» **AIM OF THE TASK**
Please find each line in the records below that contains the string "card" and copy those lines out. Letter case matters.

------ DATASET ENTRIES

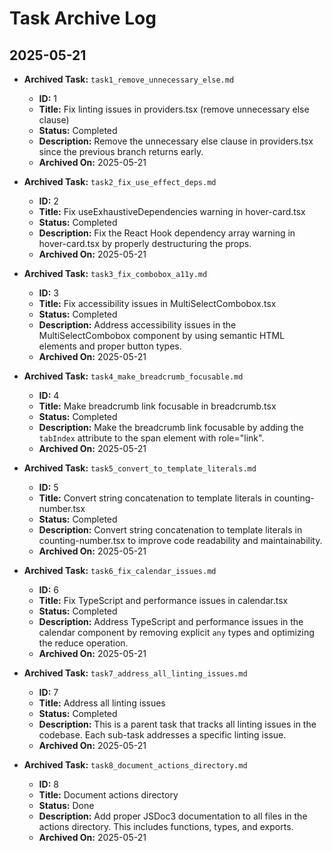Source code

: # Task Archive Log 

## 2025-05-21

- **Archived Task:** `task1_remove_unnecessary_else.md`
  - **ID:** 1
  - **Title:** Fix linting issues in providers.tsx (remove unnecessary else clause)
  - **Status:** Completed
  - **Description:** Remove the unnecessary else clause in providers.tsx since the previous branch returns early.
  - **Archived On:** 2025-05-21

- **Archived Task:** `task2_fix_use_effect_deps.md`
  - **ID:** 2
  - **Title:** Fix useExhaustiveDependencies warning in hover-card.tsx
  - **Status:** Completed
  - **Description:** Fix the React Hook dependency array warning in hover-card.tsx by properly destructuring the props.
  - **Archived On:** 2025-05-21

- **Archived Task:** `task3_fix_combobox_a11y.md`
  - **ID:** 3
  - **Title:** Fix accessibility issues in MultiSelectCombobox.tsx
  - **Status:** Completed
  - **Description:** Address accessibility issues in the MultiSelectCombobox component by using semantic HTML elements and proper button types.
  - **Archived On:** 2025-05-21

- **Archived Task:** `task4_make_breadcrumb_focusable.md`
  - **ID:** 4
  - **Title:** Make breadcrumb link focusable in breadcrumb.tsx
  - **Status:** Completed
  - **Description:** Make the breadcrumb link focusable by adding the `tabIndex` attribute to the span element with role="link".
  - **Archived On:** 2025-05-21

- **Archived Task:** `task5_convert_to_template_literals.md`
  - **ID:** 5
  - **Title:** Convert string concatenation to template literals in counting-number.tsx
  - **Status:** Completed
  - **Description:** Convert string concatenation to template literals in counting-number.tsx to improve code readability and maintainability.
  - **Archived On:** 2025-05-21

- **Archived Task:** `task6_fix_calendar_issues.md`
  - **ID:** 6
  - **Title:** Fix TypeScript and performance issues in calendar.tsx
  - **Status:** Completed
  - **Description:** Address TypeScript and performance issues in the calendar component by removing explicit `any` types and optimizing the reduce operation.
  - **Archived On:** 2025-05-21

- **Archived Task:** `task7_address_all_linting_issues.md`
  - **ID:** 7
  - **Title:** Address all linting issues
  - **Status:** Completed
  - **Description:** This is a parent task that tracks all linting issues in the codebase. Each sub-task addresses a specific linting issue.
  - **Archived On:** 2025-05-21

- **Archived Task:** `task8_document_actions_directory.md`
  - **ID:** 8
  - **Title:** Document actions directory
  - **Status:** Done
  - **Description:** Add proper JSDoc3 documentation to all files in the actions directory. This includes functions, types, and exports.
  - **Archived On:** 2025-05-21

------------
------ DATASET ENTRIES

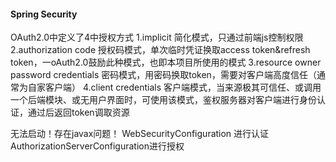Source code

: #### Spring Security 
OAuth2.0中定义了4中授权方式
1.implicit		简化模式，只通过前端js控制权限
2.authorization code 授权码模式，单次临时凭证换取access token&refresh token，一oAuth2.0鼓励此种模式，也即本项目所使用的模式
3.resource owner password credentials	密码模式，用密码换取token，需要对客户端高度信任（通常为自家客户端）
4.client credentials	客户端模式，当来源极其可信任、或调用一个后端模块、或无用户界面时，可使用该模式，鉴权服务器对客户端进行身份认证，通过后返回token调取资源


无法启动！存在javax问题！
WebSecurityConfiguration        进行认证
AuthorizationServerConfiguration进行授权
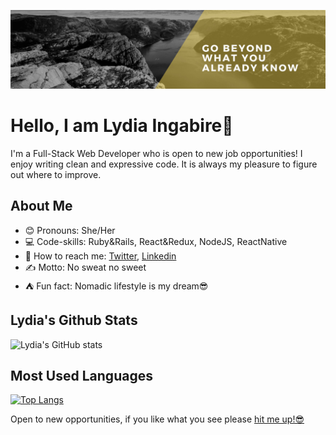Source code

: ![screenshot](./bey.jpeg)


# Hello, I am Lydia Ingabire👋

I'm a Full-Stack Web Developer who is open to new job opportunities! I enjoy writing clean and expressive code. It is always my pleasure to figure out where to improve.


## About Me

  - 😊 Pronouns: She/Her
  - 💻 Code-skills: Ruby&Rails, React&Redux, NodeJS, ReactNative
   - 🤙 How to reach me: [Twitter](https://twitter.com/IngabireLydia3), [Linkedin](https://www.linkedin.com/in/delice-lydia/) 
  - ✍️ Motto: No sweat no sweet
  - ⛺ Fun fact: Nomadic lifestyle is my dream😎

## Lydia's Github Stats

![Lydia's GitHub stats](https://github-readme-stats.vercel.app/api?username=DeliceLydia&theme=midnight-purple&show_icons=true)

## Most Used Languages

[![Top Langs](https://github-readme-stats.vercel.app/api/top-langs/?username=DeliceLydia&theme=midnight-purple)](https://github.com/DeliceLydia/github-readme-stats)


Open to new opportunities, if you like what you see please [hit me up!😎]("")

------------

» **WRITTEN RESPONSE**
  - **Title:** Fix useExhaustiveDependencies warning in hover-card.tsx
  - **Description:** Fix the React Hook dependency array warning in hover-card.tsx by properly destructuring the props.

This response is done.